A real-world study by the PBM shows major benefits from the new cystic fibrosis drug when it comes to hospitalizations and pulmonary exacerbations. But total cost of care of patients tripled because the drug is expensive.
When Trikafta (elexacaftor/ivacaftor/tezacaftor) was approved by the FDA in 2019, evidence from clinical trials suggested that oral drug might be a major advance in treatment for people with cystic fibrosis with the most common mutation that causes the disease, sparing them hospitalizations and the “pulmonary exacerbations” of worsening cystic fibrosis, which include severe coughing, shortness of breath and increased risk of infection.
Findings from a real-world evidence analysis by Prime Therapeutics of 412 people with cystic fibrosis who started taking Trikafta show that those hopes were justified.
But they also raise issues about costs, which tripled.
The research, published in a poster presented this week at the AMCP Nexus 2022 meeting in National Harbor, Maryland, shows that after starting Trikafta, the people with cystic fibrosis had markedly fewer in-patient hospitalizations during the six months after they started taking the drug than during the six months before they started taking it (199 before vs. 58 after, a 71% decrease). The same was true for pulmonary exacerbations (675 before vs. 319 after a 53% decrease) and visits to the emergency department (126 before vs. 70 after, a 44% decrease).

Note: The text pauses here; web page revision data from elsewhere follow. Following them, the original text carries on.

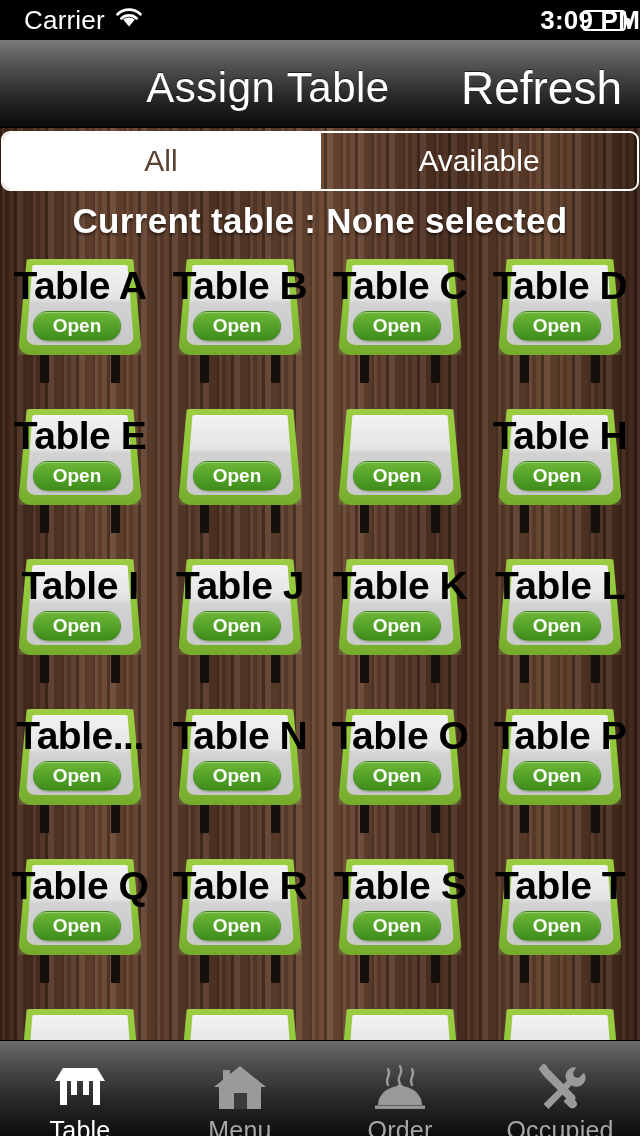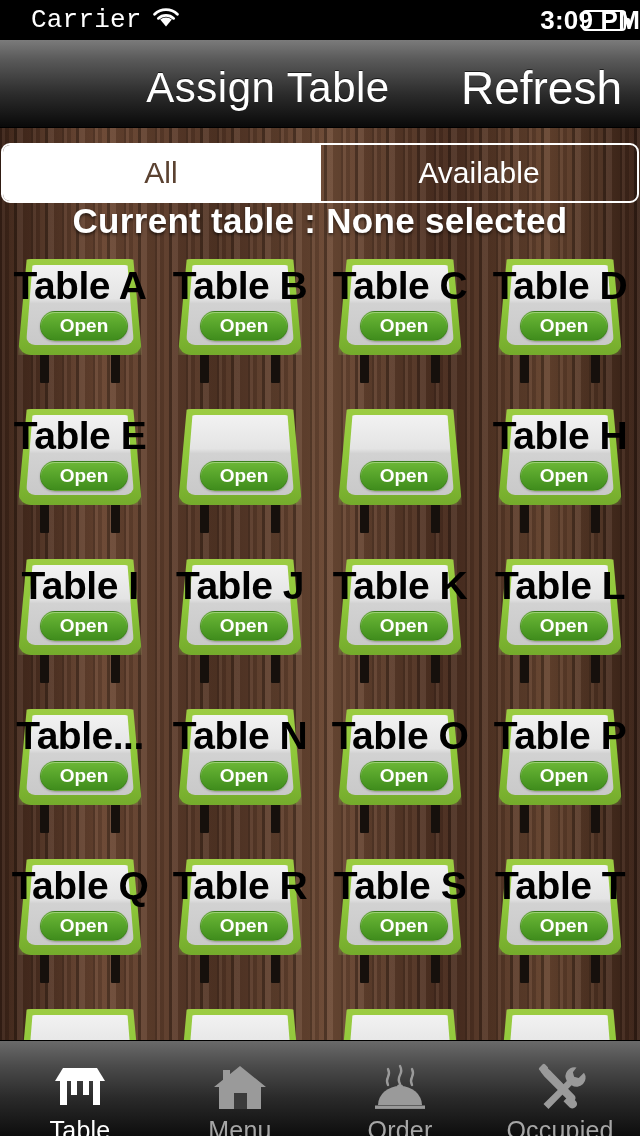--- a/index.html
+++ b/index.html
@@ -17,22 +17,22 @@
 
   
   #status-bar {
     position:absolute; top:0; left:0;
     width:640px; height:40px;
     background:#000;
     display:flex; align-items:center;
     color:#fff;
   }
   .sb-left {
-    position:absolute; left:31px;
-    display:flex; align-items:center; gap:9px;font-family:Liberation Mono, monospace;
+    position:absolute; left:24px;
+    display:flex; align-items:center; gap:9px;
   }
   .sb-carrier { font-size:26px; letter-spacing:0.2px; }
   .sb-center {
     position:absolute; left:0; width:640px;
     text-align:right; font-size:26px; font-weight:bold;
     letter-spacing:0.2px;
   }
   .sb-right { position:absolute; right:14px; display:flex; align-items:center; }
   .battery {
     width:44px; height:21px;
@@ -81,21 +81,21 @@
         rgba(0,0,0,.28) 14px, rgba(0,0,0,.28) 17px,
         rgba(255,255,255,.06) 17px, rgba(255,255,255,.06) 23px,
         rgba(0,0,0,.10) 23px, rgba(0,0,0,.10) 31px),
       linear-gradient(to right, #3d2418 0%, #6b4733 16%, #533525 34%,
         #6d4a35 52%, #4b2e20 70%, #66442f 86%, #3a2217 100%);
     overflow:hidden;
   }
 
   
   #segmented {
-    position:absolute; top:15px; left:1px;
+    position:absolute; top:3px; left:1px;
     width:638px; height:60px;
     display:flex;
     border:2px solid #fff;
     border-radius:9px;
     overflow:hidden;
     justify-content:space-between;
   }
   .seg {
     flex:1;
     display:flex; align-items:center; justify-content:center;
@@ -167,21 +167,21 @@
     position:absolute; left:-18px; top:6px;
     width:168px; height:42px;
     text-align:center;
     color:#000; font-size:39px; font-weight:bold;
     line-height:42px;
     letter-spacing:-0.5px;
     white-space:nowrap; overflow:hidden;
     z-index:4;
   }
   .tbl-status {
-    position:absolute; left:26px; top:52px;
+    position:absolute; left:19px; top:52px;
     width:88px; height:30px;
     border-radius:15px;
     background:linear-gradient(to bottom,#6cb836 0%,#56a32a 48%,#3f8c1c 100%);
     border:1px solid rgba(0,0,0,.10);
     box-shadow:inset 0 1px 0 rgba(255,255,255,.34), 0 1px 2px rgba(0,0,0,.25);
     display:flex; align-items:center; justify-content:center;
     color:#fff; font-size:19px; font-weight:bold;
     z-index:3;
   }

The findings from Prime, a pharmacy benefits management (PBM) company owned by Blues plans, also show some steep cost savings from the fewer hospitalizations and emergency department translated.
Using its claims data, a Prime research team led by Landon Marshall, Ph.D., principal health outcomes researcher, found that average medical costs of the people taking Trikafta decreased from $31,345 during the six months before they started taking the drug to $11,260 during the six months after they started taking it, which works out to a 64% decrease. On a per utilizer per month basis, that is $5,224 before Trikafta and $1,877 afterward.
But the cost picture is incomplete without the cost of Trikafta factored in, and it flips once it is, according to Prime’s research. Using Prime’s pharmacy benefit claims, Marshall and his colleagues found that the average pharmacy benefits costs jumped from $33,804 in the six months before people starting Trikafta to $187,359 afterward, a 454% increase. On a per utilizer per month, the jump was $5,634 before the drug to $31,227 after.
Once the medical benefit savings are combined pharmacy benefit increases into all-cost figure, Prime’s math shows that the medical savings are more than offset by the cost of Trikafta. In fact, the Prime analysis shows that the average all-cost figure for the 412 patients in the study tripled from $65,149 in the six months prior to the start of Trikafta therapy to $187,359 in the six months afterward. On a per utilizer per month basis, that works out to $10,858 before Trikafta to $33,103 during the first six months of taking the drug.
“We noticed, consistent with the clinical trial evidence, we do see the benefit (of Trikafta) in the real world. But what we also see in the real world that the clinical trial doesn’t show you is anotable shift in cost,” Marshall said in a brief interview at the AMCP Nexus meeting.
Marshall said Prime plans on continuing to follow the cystic fibrosis patients and that longer term research may provide information about the durability of Trikafta’s clinical benefits and adherence.
Prime’s real-world findings are consistent with the 2020 assessment of Trikafta by the Institute for Clinical and Economic Review (ICER), the cost-effectiveness organization. ICER gave Trikafta gave an A rating for evidence of clinical benefit but said its cost-effectiveness analysis showed the drug should be priced at between $67,900 and $85,500 per year.